Cleaning out the Augean Stables


No Schism (From left) Jaswant Singh, LK Advani and Rajnath Singh in happier times
No Schism (From left) Jaswant Singh, LK Advani and Rajnath Singh in happier times
Photos: Shailendra Pandey

But, says the RSS leader, the issue is much larger than whether Singh needed to be thrown out of the party. “The key issue is: Are Advani and Rajnath Singh today capable of holding the party together?” he asks. “The answer is no. Nobody has any clue what is happening inside the party. The only way out now is for Advani in particular to make way for new leadership. This will have to be done. This will be done,” the RSS leader said.
In fact, he points to Bhagwat’s blunt statement during the TV interview: that there are a number of second-generation leaders who can easily be installed into leadership positions. “It is a universal rule that the young generation must replace the old generation,” Bhagwat had said in the interview. “When, where and how [the change is effected], they [the BJP] will have to decide.”

Singh’s attempts at destabilising the BJP Chief Minister of Rajasthan were resented by the RSS

Ironically, the BJP’s failure to win back power in this year’s Lok Sabha elections has strengthened Bhagwat, who is 22 years Advani’s junior. Although Bhagwat became its chief only in April 2009, he has virtually headed the RSS for a decade as its general secretary. In that position, he was the immediate deputy of KS Sudarshan, who retired as RSS chief in April after appointing him as his successor. With Sudarshan in unstable health, Bhagwat had been running the day-today operations of the RSS for many years.
While traditionally RSS chiefs – sarsanghchalaks, as they are known – always held an unquestionable control over the BJP’s political leadership, Bhagwat came to run the RSS at a time when Advani was already a BJP veteran and India’s powerful home minister and soon became deputy prime minister.
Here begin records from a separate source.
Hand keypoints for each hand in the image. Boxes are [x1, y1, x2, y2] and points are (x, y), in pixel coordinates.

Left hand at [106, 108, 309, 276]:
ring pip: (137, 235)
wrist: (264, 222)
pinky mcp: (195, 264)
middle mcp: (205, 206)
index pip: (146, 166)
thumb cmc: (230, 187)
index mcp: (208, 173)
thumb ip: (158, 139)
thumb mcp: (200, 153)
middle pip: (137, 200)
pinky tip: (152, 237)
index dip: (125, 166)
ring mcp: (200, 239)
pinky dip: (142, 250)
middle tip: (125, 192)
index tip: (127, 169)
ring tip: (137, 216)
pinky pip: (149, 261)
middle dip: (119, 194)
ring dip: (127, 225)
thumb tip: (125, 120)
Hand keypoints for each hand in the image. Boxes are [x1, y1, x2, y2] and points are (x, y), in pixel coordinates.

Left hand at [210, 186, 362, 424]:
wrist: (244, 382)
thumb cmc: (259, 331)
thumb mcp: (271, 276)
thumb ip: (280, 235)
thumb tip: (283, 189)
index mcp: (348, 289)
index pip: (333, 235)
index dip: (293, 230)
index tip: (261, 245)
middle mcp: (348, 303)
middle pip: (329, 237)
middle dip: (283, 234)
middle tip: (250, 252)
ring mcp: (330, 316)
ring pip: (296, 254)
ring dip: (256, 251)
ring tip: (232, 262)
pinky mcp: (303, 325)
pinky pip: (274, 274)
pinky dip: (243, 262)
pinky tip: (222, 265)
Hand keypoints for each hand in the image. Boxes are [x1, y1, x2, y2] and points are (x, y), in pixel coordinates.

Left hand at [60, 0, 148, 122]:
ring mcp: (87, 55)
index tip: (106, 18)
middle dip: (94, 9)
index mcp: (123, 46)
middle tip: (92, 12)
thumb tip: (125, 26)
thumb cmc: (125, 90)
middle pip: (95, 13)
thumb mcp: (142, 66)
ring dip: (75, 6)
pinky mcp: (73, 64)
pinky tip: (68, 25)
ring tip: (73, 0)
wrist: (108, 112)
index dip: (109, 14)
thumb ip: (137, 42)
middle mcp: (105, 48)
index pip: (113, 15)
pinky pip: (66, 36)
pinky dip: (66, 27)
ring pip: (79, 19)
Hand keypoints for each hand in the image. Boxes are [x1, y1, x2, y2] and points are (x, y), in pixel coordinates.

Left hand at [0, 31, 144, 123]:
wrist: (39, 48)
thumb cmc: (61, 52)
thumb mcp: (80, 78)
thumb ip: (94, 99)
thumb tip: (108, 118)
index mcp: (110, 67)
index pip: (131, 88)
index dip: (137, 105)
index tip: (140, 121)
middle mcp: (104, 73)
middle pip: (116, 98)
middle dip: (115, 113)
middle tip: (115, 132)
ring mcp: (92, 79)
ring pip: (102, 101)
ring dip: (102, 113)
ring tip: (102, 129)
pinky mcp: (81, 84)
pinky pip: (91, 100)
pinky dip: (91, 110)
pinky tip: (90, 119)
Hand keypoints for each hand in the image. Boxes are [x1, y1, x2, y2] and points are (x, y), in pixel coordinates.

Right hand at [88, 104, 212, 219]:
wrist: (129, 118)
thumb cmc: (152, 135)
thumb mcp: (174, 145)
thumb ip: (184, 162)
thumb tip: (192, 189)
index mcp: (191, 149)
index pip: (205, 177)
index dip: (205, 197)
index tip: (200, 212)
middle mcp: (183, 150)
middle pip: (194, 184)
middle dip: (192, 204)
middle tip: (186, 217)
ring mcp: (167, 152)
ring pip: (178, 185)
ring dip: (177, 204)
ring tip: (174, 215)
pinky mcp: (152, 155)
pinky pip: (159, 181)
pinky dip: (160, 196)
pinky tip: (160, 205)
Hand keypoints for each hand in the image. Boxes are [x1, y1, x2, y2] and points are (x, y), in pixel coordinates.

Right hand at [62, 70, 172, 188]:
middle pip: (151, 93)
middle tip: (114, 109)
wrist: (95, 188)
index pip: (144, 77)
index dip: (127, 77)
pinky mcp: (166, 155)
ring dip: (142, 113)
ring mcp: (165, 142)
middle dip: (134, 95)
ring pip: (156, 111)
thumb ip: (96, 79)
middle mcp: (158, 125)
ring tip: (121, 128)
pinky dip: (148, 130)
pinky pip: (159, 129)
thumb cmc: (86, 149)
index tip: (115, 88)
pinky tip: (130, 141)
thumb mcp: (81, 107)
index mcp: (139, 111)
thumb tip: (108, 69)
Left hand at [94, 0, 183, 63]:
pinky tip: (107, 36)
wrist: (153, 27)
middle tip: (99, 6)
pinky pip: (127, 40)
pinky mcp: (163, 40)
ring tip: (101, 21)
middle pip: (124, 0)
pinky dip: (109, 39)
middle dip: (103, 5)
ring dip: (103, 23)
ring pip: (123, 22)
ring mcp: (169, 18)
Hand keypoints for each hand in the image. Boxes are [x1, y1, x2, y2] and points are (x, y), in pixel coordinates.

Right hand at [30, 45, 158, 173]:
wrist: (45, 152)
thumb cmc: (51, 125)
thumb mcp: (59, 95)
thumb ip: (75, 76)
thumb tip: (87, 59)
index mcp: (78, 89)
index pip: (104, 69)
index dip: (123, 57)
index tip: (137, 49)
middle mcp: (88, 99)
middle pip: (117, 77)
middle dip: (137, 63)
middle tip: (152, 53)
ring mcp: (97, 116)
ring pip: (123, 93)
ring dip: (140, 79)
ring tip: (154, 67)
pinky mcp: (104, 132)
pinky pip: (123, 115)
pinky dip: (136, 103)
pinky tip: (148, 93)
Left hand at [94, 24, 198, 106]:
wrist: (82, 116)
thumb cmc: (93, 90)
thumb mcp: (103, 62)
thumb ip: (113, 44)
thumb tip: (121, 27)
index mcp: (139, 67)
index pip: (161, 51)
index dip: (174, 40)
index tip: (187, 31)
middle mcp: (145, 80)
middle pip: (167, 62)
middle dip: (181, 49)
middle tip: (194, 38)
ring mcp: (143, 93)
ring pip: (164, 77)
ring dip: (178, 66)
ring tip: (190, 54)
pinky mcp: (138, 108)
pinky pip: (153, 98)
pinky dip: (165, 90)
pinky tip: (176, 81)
Thus, Bhagwat and the RSS had to necessarily take the backseat.
HOWEVER, BHAGWAT got his chance to flex his muscle for the first time when he fully backed his former boss Sudarshan after Advani praised Jinnah during a visit to Pakistan in 2005. While Advani initially tried to get out of the controversy unscathed, the Sudarshan-Bhagwat duo eventually forced Advani to quit as the BJP president, considerably weakening Advani’s clout within the party.

‘The key issue is: are Advani and Rajnath Singh today capable of holding the party together? No’

In fact, this year, Bhagwat had kept the RSS away from the day-to-day management of the BJP’s election plan, unlike during the previous elections. When BJP general secretary Arun Jaitley angrily kept away from election planning meetings last March, demanding that his rival leader Sudhanshu Mittal be taken off election management in the North-East, the RSS refused to intervene in the dispute and asked the party to resolve it internally.
Now, however, the RSS is keen to effect change in the BJP leadership, perhaps over the next six months. “There are at least ten leaders to choose from,” the RSS functionary told TEHELKA. Of course, Advani and Rajnath Singh have one chance in that period to prove themselves – the upcoming assembly elections in Maharashtra, where the ruling Congress-NCP coalition is up against a ten-year incumbency.